We had to get our technology architecture to the point that we could really do this the right way. We had to have an enterprise version of the product which has all the authentication and security — you've just got to have that stuff. It's not something you can just bolt on.
Mobile use cases
Now that the API layer is in place and the Salesforce integration has been done, a mobile developer kit is being prepared for launch. An obvious use case is to collect feedback from mobile app users, says Goldberg:
Right now, there's not a good solution for in-app feedback from customers that's easy and cost-effective. You don't really want to send people to an app store to tell you that they have a problem with the product.
Another use case has been developed with mobile phone maker Samsung, in which a security guard uses voice input to report in while doing their rounds, while the phone records their location. It's another angle on the notion of combining contextual data with survey responses. The voice-driven survey app becomes the digital equivalent of ticking boxes on a control sheet carried on a clipboard. Goldberg comments:
We're constantly amazed by what our customers actually come up with. We're giving them a platform to collect data that they make decisions from. What those decisions are, what's that data they want to collect, it's all over the place. Anything you can think of, people have decided to use us for. As we start tying these things together, it'll get even broader.
We look at it as the collection of data. Any mode that our customers want to interact with their [customers] or their employees, we've got to be in those places. That could be inside of other applications, it could be through email, on a web page, in mobile, whatever mode somebody's in, we need to give people the ability to collect that data.
My take
SurveyMonkey's journey is a reminder of the many differences between a standalone, single-user application and the same functionality delivered in an enterprise context.

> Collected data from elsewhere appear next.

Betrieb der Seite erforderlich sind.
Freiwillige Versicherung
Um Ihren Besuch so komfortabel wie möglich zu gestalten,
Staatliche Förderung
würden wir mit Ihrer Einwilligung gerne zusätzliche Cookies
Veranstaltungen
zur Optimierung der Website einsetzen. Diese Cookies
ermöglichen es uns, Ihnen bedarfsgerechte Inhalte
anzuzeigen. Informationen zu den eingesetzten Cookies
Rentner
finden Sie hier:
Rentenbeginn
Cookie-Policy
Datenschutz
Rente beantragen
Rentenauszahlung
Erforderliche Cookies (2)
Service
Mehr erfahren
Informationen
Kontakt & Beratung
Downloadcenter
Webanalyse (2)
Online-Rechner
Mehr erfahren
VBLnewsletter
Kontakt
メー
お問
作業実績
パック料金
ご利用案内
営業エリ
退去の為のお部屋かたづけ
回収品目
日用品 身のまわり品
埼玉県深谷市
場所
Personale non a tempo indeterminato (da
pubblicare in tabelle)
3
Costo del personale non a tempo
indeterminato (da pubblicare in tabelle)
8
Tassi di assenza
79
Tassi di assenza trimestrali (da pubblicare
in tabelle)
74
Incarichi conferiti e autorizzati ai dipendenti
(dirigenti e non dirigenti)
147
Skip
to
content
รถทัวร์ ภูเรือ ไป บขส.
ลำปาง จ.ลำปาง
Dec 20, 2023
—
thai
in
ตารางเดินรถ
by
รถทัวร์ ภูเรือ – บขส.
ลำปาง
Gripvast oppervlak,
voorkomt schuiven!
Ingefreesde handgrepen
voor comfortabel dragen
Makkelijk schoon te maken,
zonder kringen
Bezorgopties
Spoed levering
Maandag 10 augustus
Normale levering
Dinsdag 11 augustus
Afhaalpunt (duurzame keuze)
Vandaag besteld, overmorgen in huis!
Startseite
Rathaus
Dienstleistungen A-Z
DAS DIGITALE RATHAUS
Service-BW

The enterprise environment brings requirements for user administration and compliance as well as an API layer that allows for interactions with many other applications.
Now that the provider has completed its rearchitecture, it has to justify its existence by demonstrating that there is a market need for survey functionality as a separate, plug-in service.
In the old world of enterprise IT, the tendency has been to harness as much functionality as possible in a single platform — providing 'one throat to choke' for support, licensing and so on. SurveyMonkey's ability to thrive as a separate service will show us how strongly such concerns are still an issue in the cloud.
Disclosure: Salesforce.com is a diginomica premier partner.